**Work instructions**
Pull each line containing "weight" from the data.

**Available data**
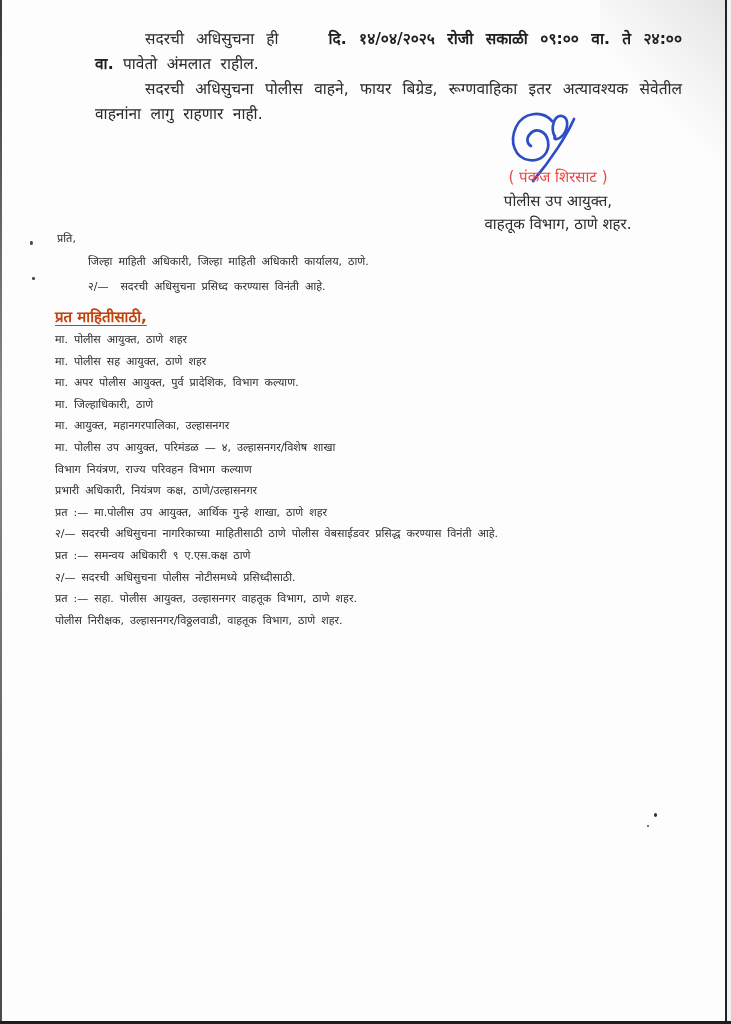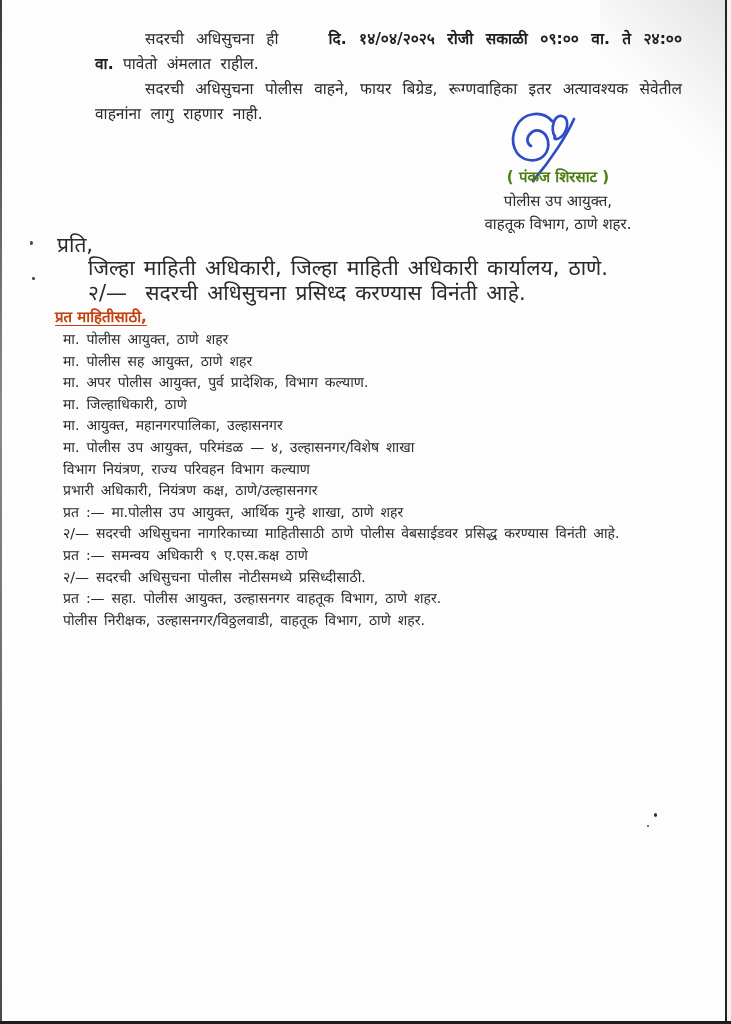--- a/index.html
+++ b/index.html
@@ -37,7 +37,7 @@
   .b{font-weight:700;color:#1e1e1e;margin-left:38px;}
 
   .sig-col{position:absolute;left:462px;top:166px;width:192px;text-align:center;font-size:15px;line-height:23.5px;}
-  .sig-name{font-weight:700;color:#4d7c0f;}
+  .sig-name{font-weight:400;color:#ef4444;}
   .sig-svg{position:absolute;left:500px;top:108px;width:92px;height:80px;}
 
   .addr{position:absolute;font-size:21px;white-space:pre-wrap;word-spacing:2.5px;}

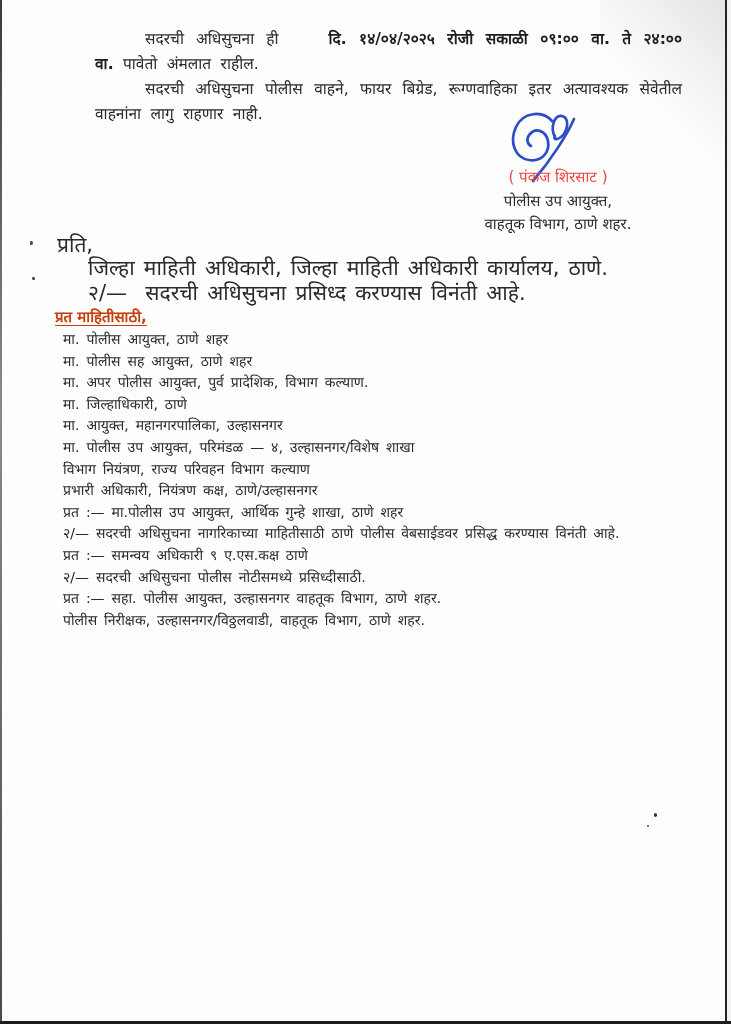--- a/index.html
+++ b/index.html
@@ -40,7 +40,7 @@
   .sig-name{font-weight:400;color:#ef4444;}
   .sig-svg{position:absolute;left:500px;top:108px;width:92px;height:80px;}
 
-  .addr{position:absolute;font-size:21px;white-space:pre-wrap;word-spacing:2.5px;}
+  .addr{position:absolute;font-size:11px;white-space:pre-wrap;word-spacing:2.5px;}
 
   .cc-heading{
     position:absolute;left:55px;top:306px;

**Written answer**
   .b{font-weight:700;color:#1e1e1e;margin-left:38px;}
-  .sig-name{font-weight:700;color:#4d7c0f;}
+  .sig-name{font-weight:400;color:#ef4444;}
   .sig-name{font-weight:400;color:#ef4444;}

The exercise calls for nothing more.